Durban is set to be the deathbed of the Kyoto Protocol as climate change negotiators are unlikely to renew it when they descend on South Africa next month for a meeting on its future.
However, Environmental Affairs Minister Edna Molewa said parties to the UN's 17th annual Convention on Climate Change will most likely keep the protocol in place while they seek a new legally binding climate change agreement.
The Kyoto Protocol, which expires in December next year, is an international agreement binding the world's most industrialised nations to reduce their greenhouse emissions by 5% of their 1990 levels.
Addressing the media in Pretoria yesterday, Molewa said a second commitment to the protocol was not likely because countries such as China and India were reluctant to sign without the US, which was not party to the original Kyoto Protocol.

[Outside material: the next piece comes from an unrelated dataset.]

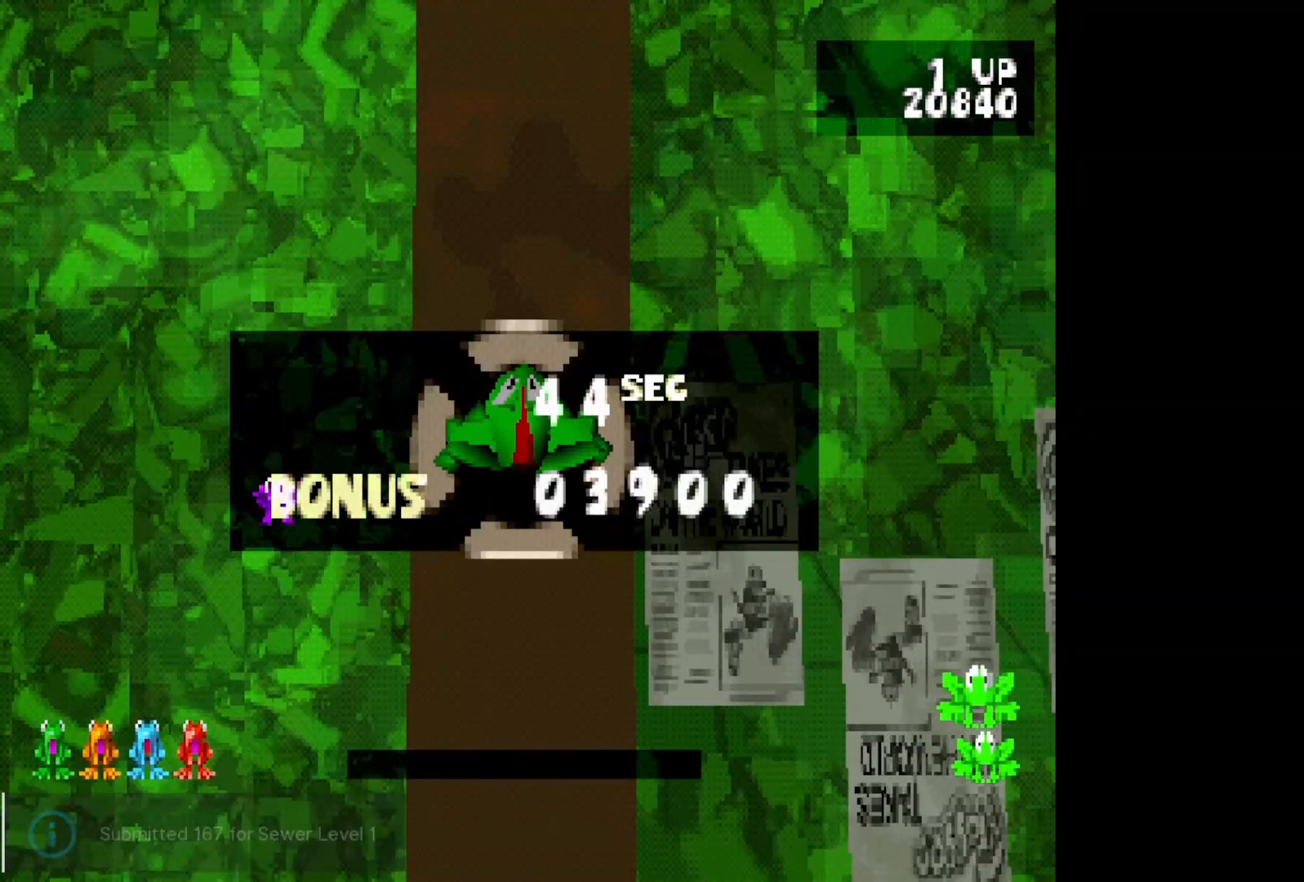
{"buttons": [], "events": []}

Alf Wills, head of South Africa's climate change negotiating team, said the parties had three options:
- To keep the protocol as it is or develop a new one which will be acceptable to the US and other developed countries;
- Negotiate a new protocol acceptable to everyone, including the US; or
- Reach a deadlock, which will imply the immediate end of the Kyoto Protocol.
"All three options are on the table, but we are likely to keep the Kyoto Protocol for a transitional period while we negotiate a new agreement," Wills said. "We need to respect every country's interest."